Consumer electronic devices like TVs will be networked simply by plugging them into the mains, if Panasonic has its way. The company has confirmed my rather rushed story from Friday, which followed the release of its data-over-the-mains kit into the UK.

It is working on implementing the technology at the circuit-board level of TVs and other devices, which will be launched first into Japan. The idea is wonderful, if only it would work. No messing about with Wifi, Ethernet jacks. or even mains Ethernet adapters. If a device is on, it will talk to its neighbours.

There are a number of caveats. Mains data is susceptible to interference from appliances like washing machines. And plug-and-play networks need standards: Panasonic is using a proprietary technology and so unless this is adopted by other consumer electronics companies it will only work with the company's own equipment.
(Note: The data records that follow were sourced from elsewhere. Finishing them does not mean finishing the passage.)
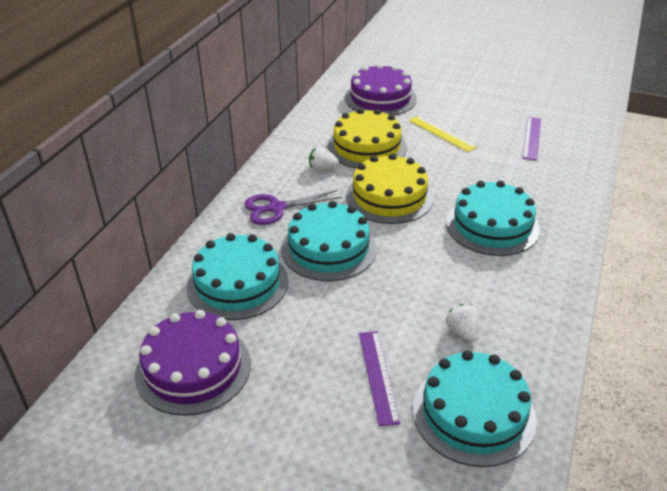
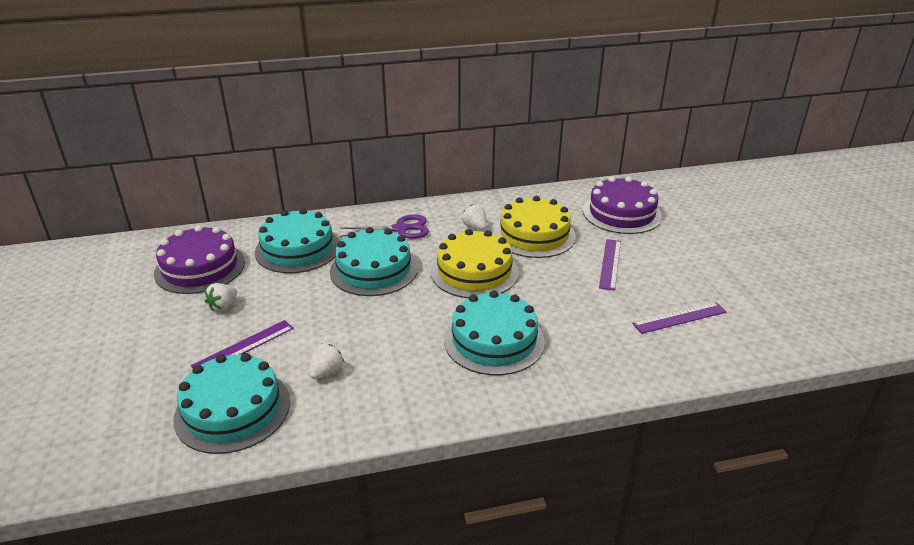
camera: 55 degrees right, 5 degrees down
(276, 208) = (400, 229): purple scissors -> purple scissors turned 135 degrees clockwise
(291, 371) = (223, 306): none -> white strawberry
(442, 133) = (610, 264): yellow ruler -> purple ruler

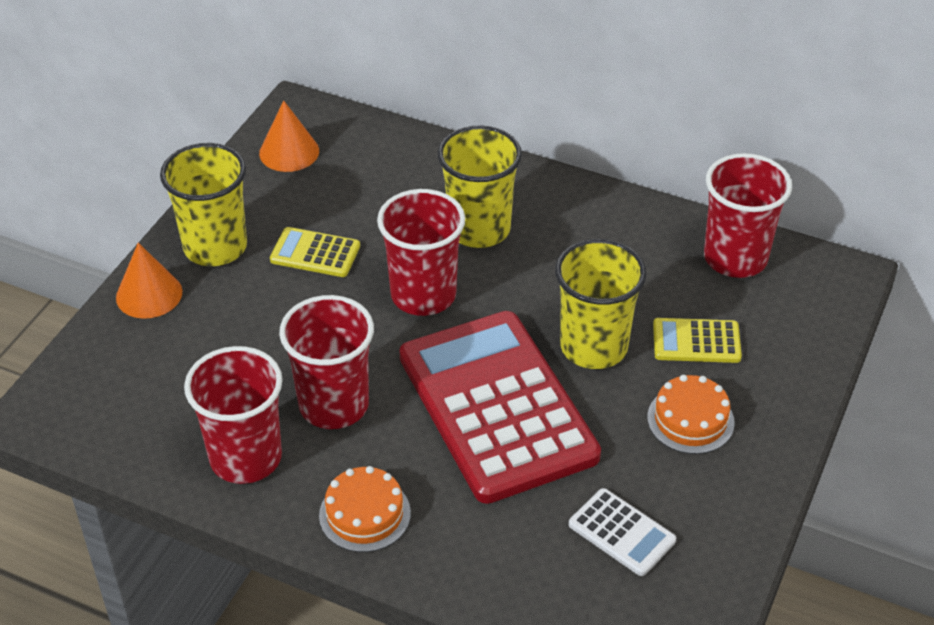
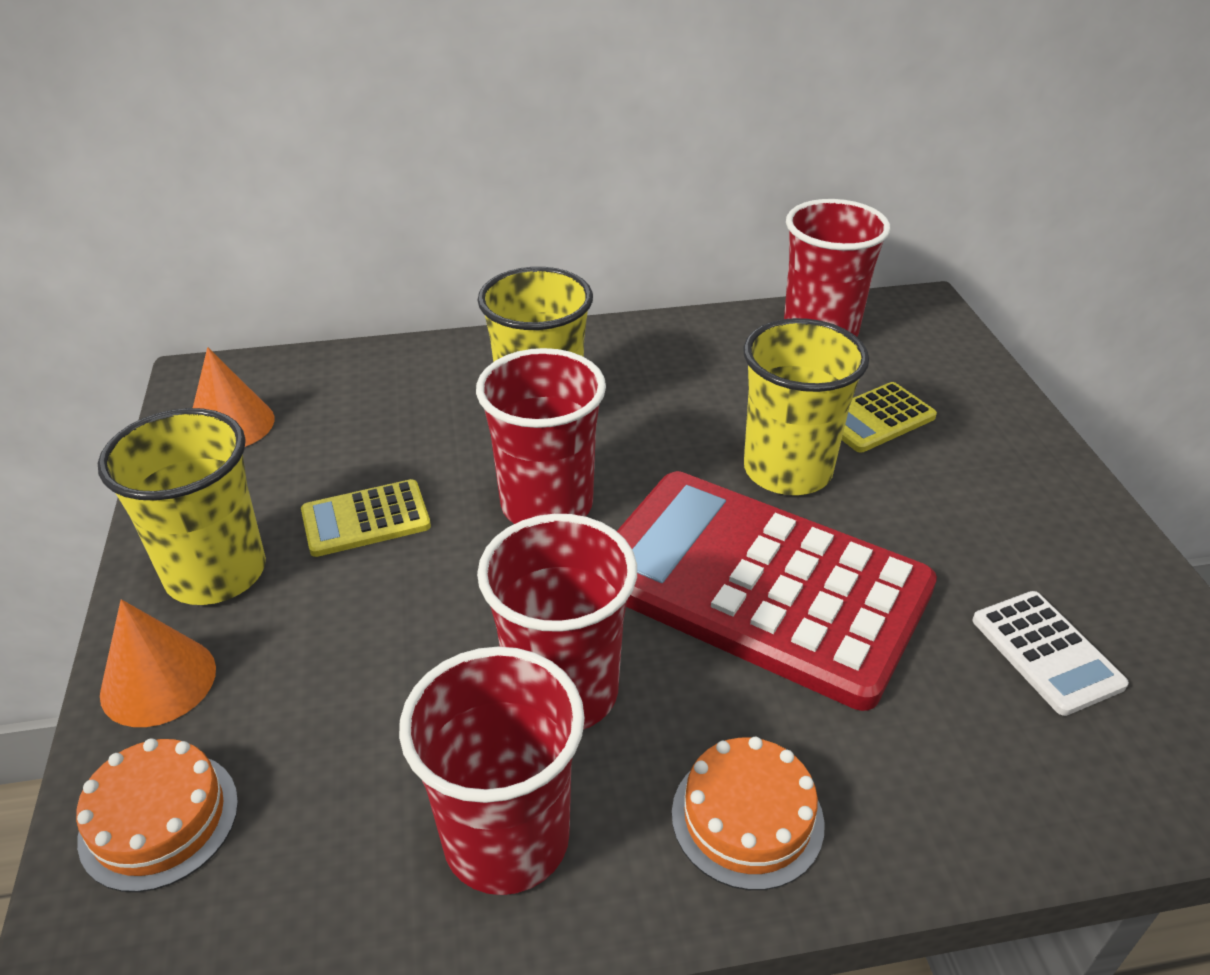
camera: 35 degrees left, 5 degrees down
(621, 533) = (1046, 652): white calculator -> white calculator turned 60 degrees clockwise
(690, 420) = (961, 494): orange cake -> orange cake (159, 819)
Yet giants like Samsung, LG, Sharp and Sony belong to the Home Plug Powerline Alliance, which has a rival technology.

Then there are the concerns over mains data itself, which in radio terms is filthy: power leads were not designed to carry high-frequency signals and they act as transmitting aerials.  Companies assure us that frequencies that might cause problems are 'notched out' and that the RF levels are too low to cause problems. But I am not convinced that anyone knows what the cumulative effects will be of millions of homes in a city using the technology.

At the very least it will raise the noise floor. And even low-power short-wave signals can cross continents because they bounce back from the ionosphere, which is how radio hams get to talk to the world. A capricious burst at a certain frequency in London could conceivably jam ambulance communications in Cape Town.

We are already suffering from Wifi noise. I don't think I have set up a Wifi link recently where there have been fewer than five installations within range; you can't have more than three 11b/g setups near each other without some contention. Yet the industry is talking about pumping up the range of Wifi and using it to shunt around HDTV. Is it really going to scale up?

My pet idea is to stick fibre into mains cable and network new houses at the time you wire them up. With 300,000 news homes due to be put up in Britain alone there would be plenty of incentive to develop foolproof interconnects and train people to install them.